The input

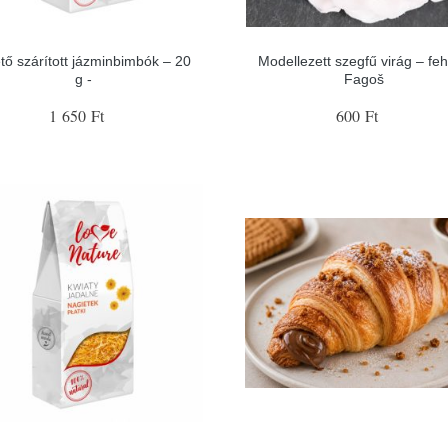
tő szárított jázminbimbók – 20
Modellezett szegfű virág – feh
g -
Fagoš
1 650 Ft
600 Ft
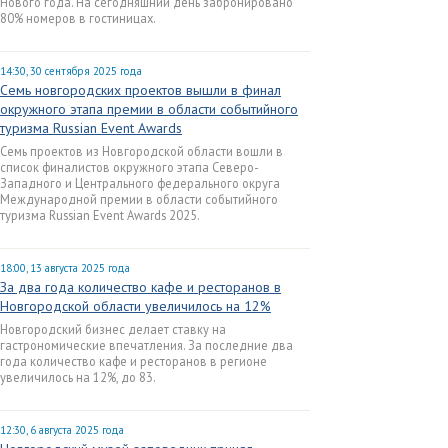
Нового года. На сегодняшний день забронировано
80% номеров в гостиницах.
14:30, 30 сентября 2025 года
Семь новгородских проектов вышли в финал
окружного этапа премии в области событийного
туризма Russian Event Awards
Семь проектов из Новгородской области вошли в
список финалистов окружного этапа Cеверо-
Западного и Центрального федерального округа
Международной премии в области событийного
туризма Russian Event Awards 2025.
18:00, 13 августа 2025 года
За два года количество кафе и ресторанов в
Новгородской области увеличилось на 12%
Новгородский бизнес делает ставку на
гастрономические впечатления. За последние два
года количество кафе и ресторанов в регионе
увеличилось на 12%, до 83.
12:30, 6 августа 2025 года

Task prompt
Write out every line of text in the data without alteration, leaving the pictures out of your answer.

Reply to the exercise
tő szárított jázminbimbók – 20
Modellezett szegfű virág – feh
g -
Fagoš
1 650 Ft
600 Ft
Нового года. На сегодняшний день забронировано
80% номеров в гостиницах.
14:30, 30 сентября 2025 года
Семь новгородских проектов вышли в финал
окружного этапа премии в области событийного
туризма Russian Event Awards
Семь проектов из Новгородской области вошли в
список финалистов окружного этапа Cеверо-
Западного и Центрального федерального округа
Международной премии в области событийного
туризма Russian Event Awards 2025.
18:00, 13 августа 2025 года
За два года количество кафе и ресторанов в
Новгородской области увеличилось на 12%
Новгородский бизнес делает ставку на
гастрономические впечатления. За последние два
года количество кафе и ресторанов в регионе
увеличилось на 12%, до 83.
12:30, 6 августа 2025 года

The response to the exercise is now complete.